The third time I went to New Orleans I had a steak so good I didn’t eat red meat again for a month. That is not hyperbole. It was the literal best meal I have ever had, and like visiting the grave of Jesus, I don’t like saying much about it because I don’t want to sully something so meaningful with my pitiful words.
New Orleans. It is both otherworldly and perfectly grounded. Magical and real. Gorgeous and grimy. Warm and scary. Joyous and dangerous. Poverty and wealth and theft and murder and marriage and joy and death and life and, dear God above, food and music and food and music!
For all I’ve said here, I don’t feel like I have a right to talk about New Orleans. It doesn’t belong to me. The people I’ve since met who are from there, maybe it doesn’t even belong to them so much as they belong to it. In some ways, my experience of New Orleans was not unlike my trip to the Holy Land of Palestine and Israel. Before I went, I had no experience and knew exactly what I thought. After going, I knew so much less and loved so much more. These places and these people – they don’t need my opinions and they don’t need me. There is so much life to be lived if I can love without judgment, if I can just go and see.
So I’m going to New Orleans around the time you’re reading this – during my sabbatical from work. I’m not going now as an act of pilgrimage, or to prove that I get it, or to be one with the people I once judged. I’m not even going because it’s my favorite place in the world. It’s not. I’m going because a theme of my sabbatical is the intersection of food and community, and the holiness that is found there. And when I thought of where food and community and sacred and mundane come together potently, New Orleans was the first place that popped into my mind.
And what about lasting forever? In Ecclesiastes, the Preacher Qoheleth says everything has the same fate. Everything has a time to live and a time to die. The Psalmist says we’re all dust, or even blades of grass, here today gone tomorrow. When Jesus visited Jerusalem, his disciples marveled at the magnificence of the Temple. He told them it would be gone, and less than 40 years later it was. He did not mean it as an insult or a slight. He was trying to get them to think differently about permanence, about eternity. The buildings and cities and even cultures we create – they all go away at some point. The love we nurture and share is everlasting. It outlives our bodies.

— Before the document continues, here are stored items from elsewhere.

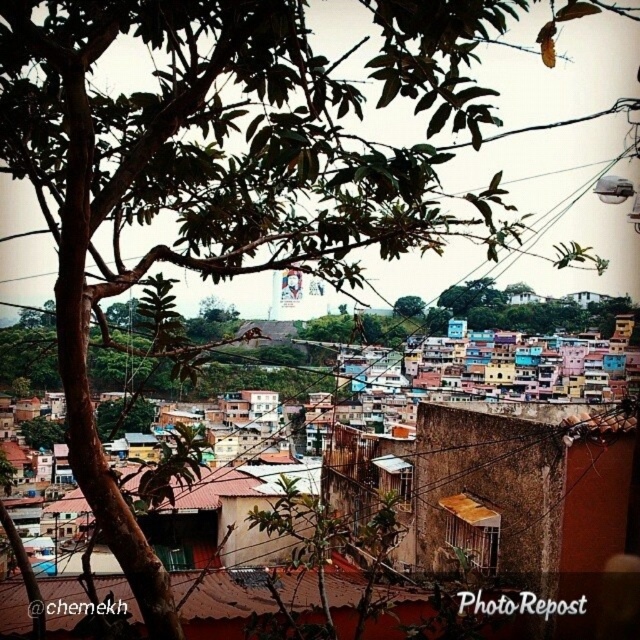
From the picture: You are standing on a rooftop and looking at the city. There are two points in the scene labeled as point 1 and point 2. Point 1 is at coordinates point [502,449] and point 2 is at coordinates point [406,301]. Which point is closer to you?

Point [502,449] is closer to the camera than point [406,301].

You are a drone operator trying to capture a photo of the brown textured wall at center. The drone has a camera with a fixed focal length. To ensure the wall is in the center of the photo, where should you position the drone relative to the wall?

The brown textured wall at center is located at coordinates point (508, 481), so the drone should be positioned directly above the wall at those coordinates to center it in the photo.

You are an architect designing a new building and want to ensure it blends with the existing cityscape. Based on the image, which object would you reference for size comparison between the brown textured wall at center and the green leafy tree at center?

The brown textured wall at center is larger in size than the green leafy tree at center, so referencing the wall would provide a better size comparison for the new building design.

New Orleans won’t be there forever. Neither will Jerusalem. But then again neither will Cincinnati. Or Southern California. Or Wichita for that matter. Neither will any of us. Our time here is temporary. It’s all temporary. I believe in eternal life. But there are things we will lose when we die, things we can’t take with us – and not just the bad things. The point is not to make everything permanent. We cannot make anything permanent, but when we pay attention, we can spot the eternal things intertwined with the ephemeral: The point is to find the beauty and the love and the joy here and now. Qoheleth says, “There is nothing better for mortals than to eat and drink, and find enjoyment in their toil.” They know that in New Orleans.